++++ Passage shown ++++

YouTube is one of the web’s most essential websites. In fact, it’s the second most popular social media platform in the world, with more than 1.9 billion registered accounts and about 500 hours of video uploaded every minute.
YouTube’s success isn’t solely because of its entertainment factor. It’s also a great way to make money through advertising and engagement. Tap or click here to see how one product reviewer on YouTube made $40,000 in a month.
But just because a platform is successful and entertaining doesn’t mean you should rely on it for information. Due to how YouTube is structured, it’s easy for misinformation and conspiracy theories to spread like wildfire — and it can have a detrimental effect on your health. Here’s why.
Health illiteracy: An American epidemic
A 2003 study performed by Michigan State University determined that only 12% of adults were sufficiently knowledgeable on health-related topics. Later studies have since backed up this data, which shows that a large swathe of Americans have difficulty understanding health-related topics or following health-related instructions like the kind found on medicine bottles.
In spite of this, 75% of Americans turn to the internet first for answers to their burning health questions — according to the Health Information National Trends Survey. And of the resources Americans turn to, YouTube remains one of the most popular options.
This is because video is easier to digest than text, and narrators or hosts can break down complex topics into easy-to-understand soundbites. While it’s a good thing that people care enough to learn more about health-related topics, a lack of health literacy can make it difficult to discern facts from falsehoods.
And that’s exactly why YouTube can be a dangerous place to research health topics — particularly during the age of COVID-19. Just like how conspiracy theory videos can dominate political searches on YouTube, health misinformation can climb to the top of people’s recommendations and searches with ease.
If people are being misinformed on health-related topics, it can be dangerous to their well being. For example, quack COVID-19 cures like the infamous Miracle Mineral Solution can kill or injure people, so why are videos containing this sort of content so readily promoted?
As with most things in life, it’s all about money.
The rules of engagement
YouTube is designed to keep you spending as much time on the platform as possible. This means the website will do whatever it can to draw your eyeballs for more time. The more videos you end up watching, the more advertisements you’re likely to see. And every ad you watch helps pay a YouTube creator and the platform itself.

++++ Information provided ++++

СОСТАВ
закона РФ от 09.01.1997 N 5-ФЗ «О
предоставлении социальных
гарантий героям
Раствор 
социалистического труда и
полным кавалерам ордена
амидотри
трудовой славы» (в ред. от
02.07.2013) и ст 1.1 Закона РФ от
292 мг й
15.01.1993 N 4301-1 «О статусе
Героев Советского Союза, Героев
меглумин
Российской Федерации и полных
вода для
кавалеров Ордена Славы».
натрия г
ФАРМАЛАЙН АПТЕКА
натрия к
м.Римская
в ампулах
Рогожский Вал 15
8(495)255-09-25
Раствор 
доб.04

++++
++++ Information provided ++++

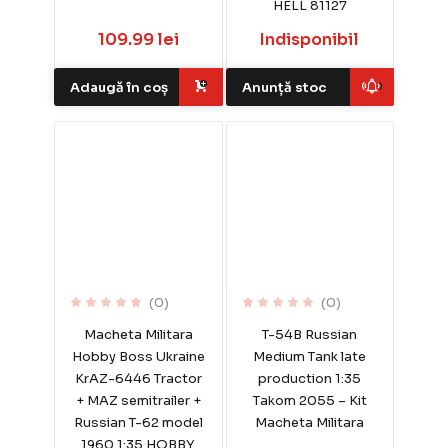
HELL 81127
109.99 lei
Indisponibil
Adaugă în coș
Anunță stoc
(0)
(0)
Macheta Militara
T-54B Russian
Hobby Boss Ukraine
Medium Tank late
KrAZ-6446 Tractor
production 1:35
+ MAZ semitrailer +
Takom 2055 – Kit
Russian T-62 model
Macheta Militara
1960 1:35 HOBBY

++++

## Problem A
Reproduce verbatim the portion of the article on YouTube and health misinformation between "YouTube is one" and "health. Here’s why.", inclusive.
## Problem B
Write the next part of the article on YouTube and health misinformation, picking up after its final sentence.

## Exercise response A
YouTube is one of the web’s most essential websites. In fact, it’s the second most popular social media platform in the world, with more than 1.9 billion registered accounts and about 500 hours of video uploaded every minute.
YouTube’s success isn’t solely because of its entertainment factor. It’s also a great way to make money through advertising and engagement. Tap or click here to see how one product reviewer on YouTube made $40,000 in a month.
But just because a platform is successful and entertaining doesn’t mean you should rely on it for information. Due to how YouTube is structured, it’s easy for misinformation and conspiracy theories to spread like wildfire — and it can have a detrimental effect on your health. Here’s why.

## Exercise response B
To cement this strategy, YouTube promotes videos that get more engagement from users. This simply means if people spend more time watching and interacting with the content, the YouTube search engine will think you’ll find it interesting. The entire platform is designed this way from the ground up.
Unfortunately, popularity doesn’t always equal truthfulness. In fact, it’s much easier to get more views by sensationalizing information or reaffirming people’s existing beliefs. This is the entire reason why conspiracy theories clog up so much of the platform.
Where should I turn to for medical information?
If YouTube isn’t the right place to go for medical information, where should we turn to? Obviously, platforms like WebMD and symptom checkers can be convenient, but these platforms have their own algorithm issues that match symptoms to more serious illnesses like cancer more than they need to. Tap or click to see why symptom checkers give you “Googleitis.”
The best resources, in this case, are going to be public health organizations such as the Centers for Disease Control and Prevention. The CDC has been around since way before COVID-19, and its official website offers a wealth of information on both infectious diseases and medical conditions that threaten millions of Americans every day.
Other reliable resources include certified medical centers such as the Mayo Clinic, which features scientifically validated information on all of its articles.
Ultimately, you’ll want to find the information you’re looking for in places where doctors frequent. They’re exposed to medical topics every day, as opposed to many YouTubers, who may have read a few Wikipedia articles here and there.
Anyone can make a YouTube video, but it takes a doctor to post on certified medical websites and platforms. We know who we’d want to stick with.